In step S830, the condition for determining the suspected actual controller node of the enterprise is that the first-class edge is extended outwards according to the direct investment proportion attribute value being smaller than the first threshold and greater than or equal to the second threshold, which significantly reduces the operation scale compared with the external extension only according to the first-class edge. The pruning operation in the graph calculation can greatly reduce the calculation resources and the calculation time.
Referring to fig. 9, in correspondence with the second embodiment of the above-mentioned method for calculating an actual controller of an enterprise, the present application further provides a second embodiment of a calculation system for an actual controller of an enterprise. The enterprise actual controller computing system 900 comprises a map building module 910, a connected subgraph segmentation module 920 and a target node judgment module 930.

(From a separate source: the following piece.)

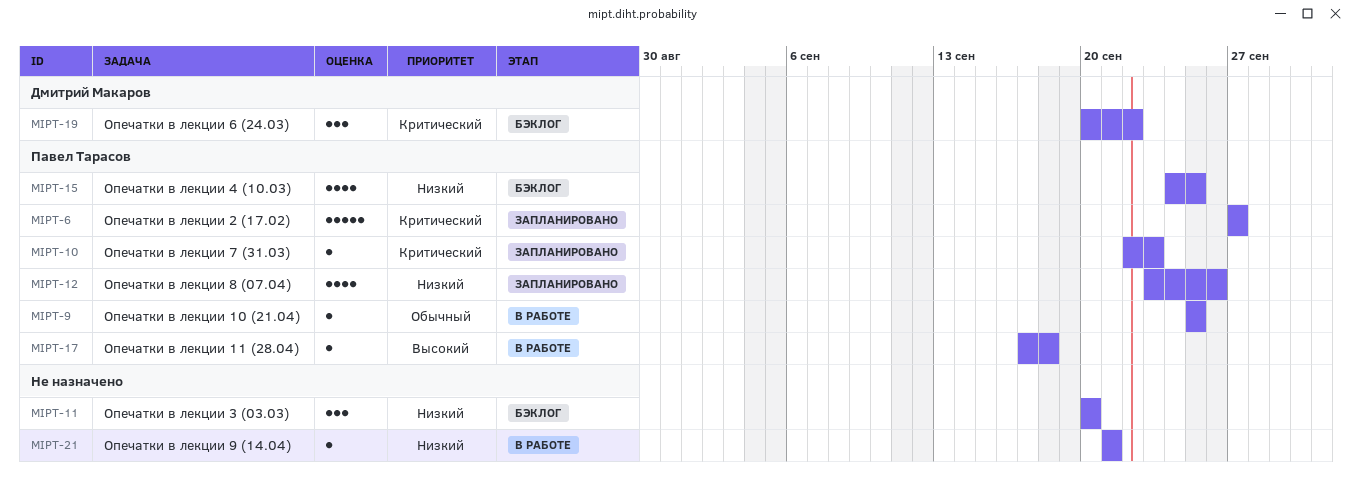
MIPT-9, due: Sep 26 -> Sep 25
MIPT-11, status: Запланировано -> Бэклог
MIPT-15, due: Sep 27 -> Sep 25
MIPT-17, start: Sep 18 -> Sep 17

The map building block 910 is the same as the map building block 710 described previously.
The connected subgraph segmentation module 920 is the same as the connected subgraph segmentation module 720.
The target node determination module 930 is configured to find a target node representing an actual controller or a suspected actual controller of the enterprise for each enterprise node, and is responsible for executing step S830.
The method comprises the steps of establishing and storing the knowledge map reflecting the equity investment relationship of the enterprise based on a map database of the knowledge map, finding and calculating an actual controller of the enterprise by adopting a technical means of map calculation, and storing the actual controller in the knowledge map. On the premise of ensuring the correct operation result, the method and the device greatly reduce the operation amount of graph calculation through pruning operation, and have the advantages of high calculation speed, low requirement on hardware resources and the like. The query of the actual controller or the suspected actual controller of any enterprise can immediately obtain a result in the knowledge graph, so that the storage and operation efficiency and the response timeliness are greatly improved.
The above are merely preferred embodiments of the present application and are not intended to limit the present application. Various modifications and changes may occur to those skilled in the art. Any modification, equivalent replacement, improvement and the like made within the spirit and principle of the present application shall be included in the protection scope of the present application.